Income Tax Act, 1961 Section 73 read with sections 28(i) and 2(13)

Case Law Analysis:Referred:CIT v. Nirmalkumar & Co. [1986] 161 ITR 413/ 26 Taxman 382 (Cal.) (para 4), Shreelekha Banerjee v. CIT [1963] 49 ITR 112 (SC) (para 12), Mysore Rolling Mills (P.) Ltd. v. CIT [1992] 195 ITR 404/ 63 Taxman 416 (Kar.) (para 23), CIT v. Sri Venkateswara Rice & Oil Mills [1985] 154 ITR 756/[1986] 29 Taxman 95 (AP) (para 23), CIT v. Kamani Tubes Ltd. [1994] 207 ITR 298/ 75 Taxman 55 (Bom.) (para 23), CIT v. Abdul Razak & Co. [1982] 136 ITR 825/[1981] 6 Taxman 346 (Guj.) (para 23), CIT v. Shah Pratapchand Nawpaji [1983] 139 ITR 149 (AP) (para 23), Rajputana Trading Co. Ltd. v. CIT [1969] 72 ITR 286 (SC) (para 23), CIT v. Arvind Investments Ltd. [1991] 192 ITR 365/ 58 Taxman 216 (Cal.) (para 25), CIT v. Pangal Vittal Nayak & Co. (P.) Ltd. [1969] 74 ITR 754 (SC) (para 25) and Asstt. CIT v. Subhash Chand Shorewalla [2004] 91 TTJ (Delhi) 57 (para 31).
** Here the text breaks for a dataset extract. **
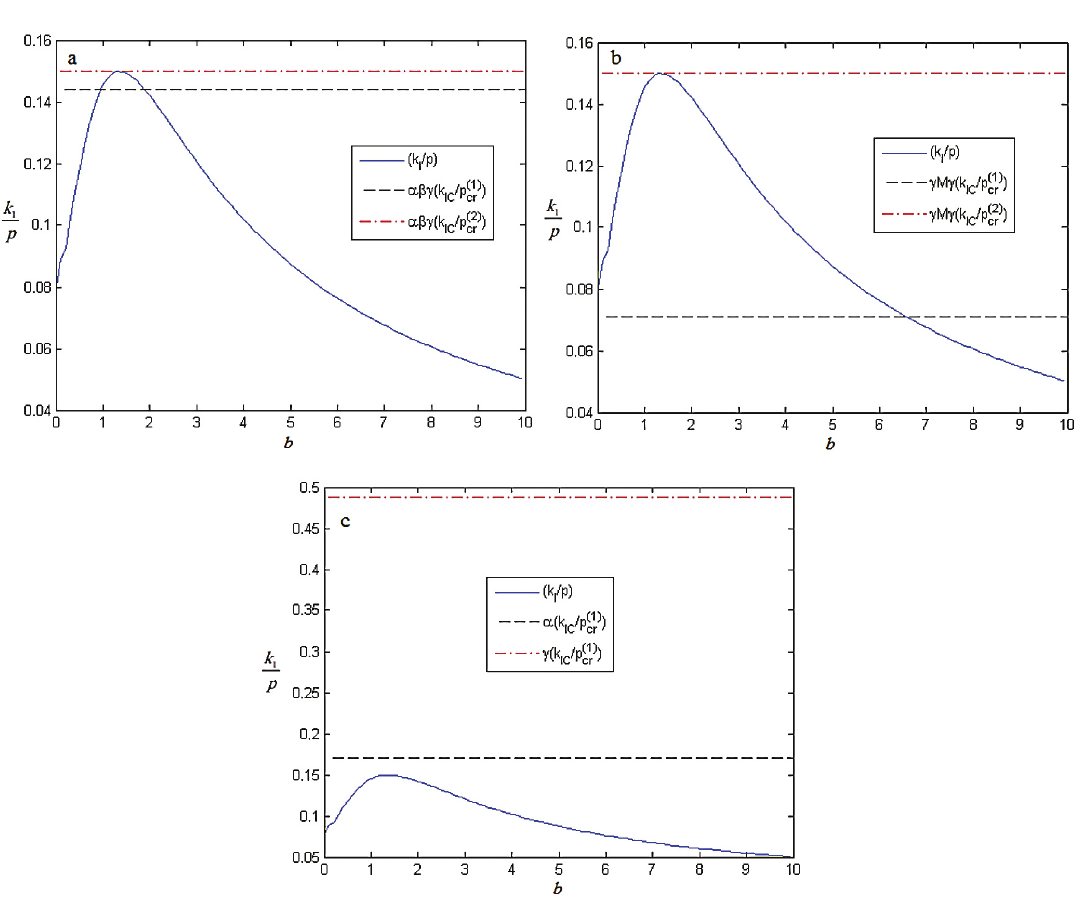
Figure 9. Normalized mode I stress intensity factors and normalized critical stress intensity factor for (a-b)/d=1, η=0.8, d=1: (a) composite αβγ; (b) composite γMγ; (c) original ferrite α and original austenite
Decision: In favour of Assessee.
A.Y. 1997-98

INCOME TAX ACT, 1961

Business expenditure-Allowability-Foreign travel expenses of director and his wife

Assessee-company claimed deduction of certain expenses incurred on foreign tour of its director and his wife. Though the details of visit were furnished but the same were not supported by vouchers and other documentary evidence that could show that assessee actually carried out certain business activity during the course of visit. Therefore, AO disallowed the entire expenses. The assessee submitted that the director) had visited various stock exchanges for the purpose of visit of director was not purely personal as apprehended by AO. Thus, disallowance of entire expenses was not justified. Held:The visit of director was not purely personal. It might have some elements of business nature. Therefore, the entire expenses could not be disallowed and expenses relating to the director only should be estimated which have been incurred for the purpose of business. The expenses relating to the wife of director could not be allowed being not wholly and exclusively incurred for the purpose of business of assessee. Thus, 25 per cent of total expenses was allowed and 75 per cent was held disallowable.